PROBLEM TO SOLVE >> Given the material below, return only the lines starting at the line with "Step: Remove the" and ending at the line with "double_click(580, 309)", exactly as they appear.

RECORDS TO USE >>
○ ○ ○ ○ ○

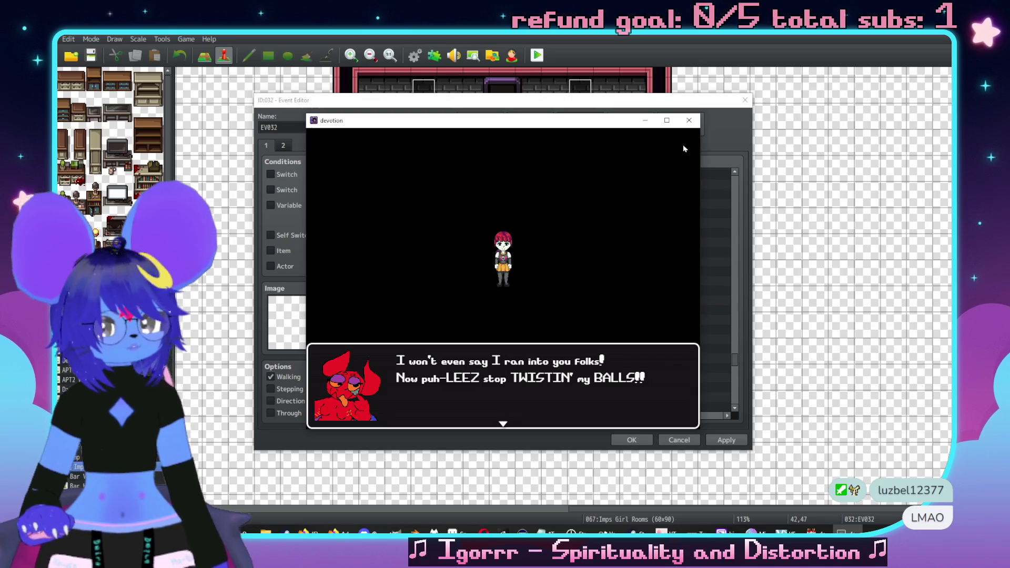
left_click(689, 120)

○ ○ ○ ○ ○

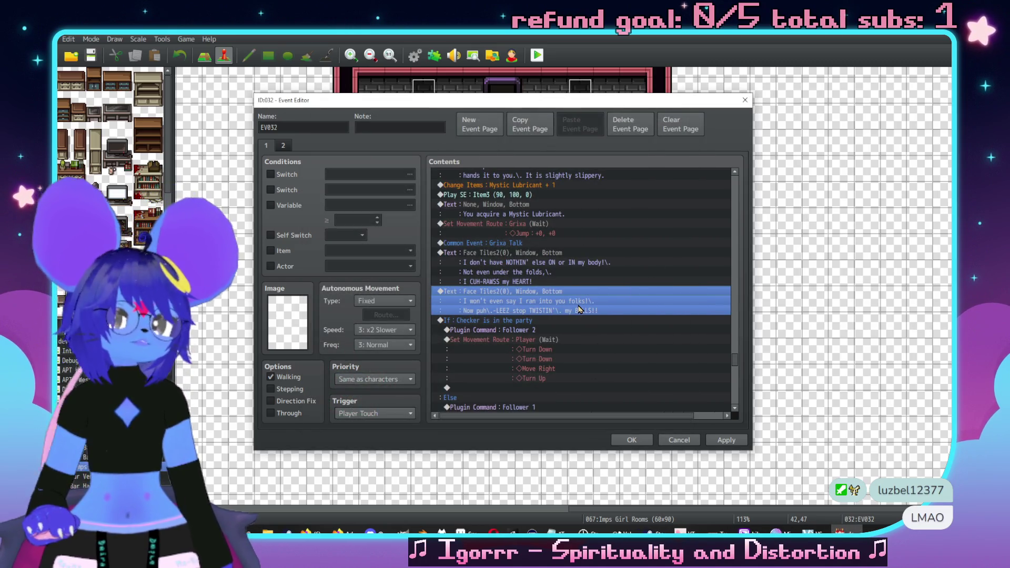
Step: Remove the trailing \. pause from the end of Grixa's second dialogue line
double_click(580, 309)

○ ○ ○ ○ ○

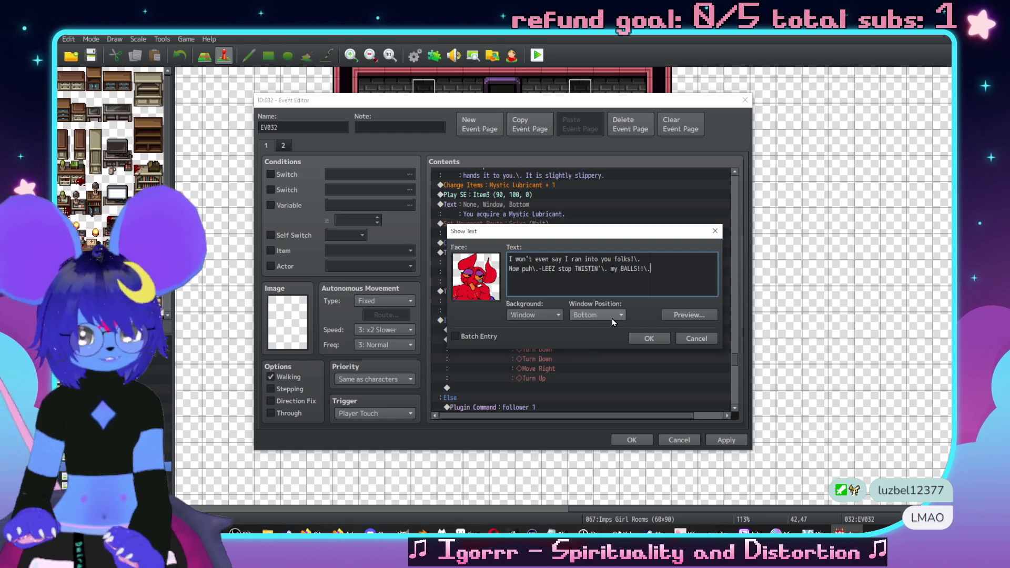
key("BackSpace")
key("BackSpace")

○ ○ ○ ○ ○

WORKED SOLUTION >>
Step: Remove the trailing \. pause from the end of Grixa's second dialogue line
double_click(580, 309)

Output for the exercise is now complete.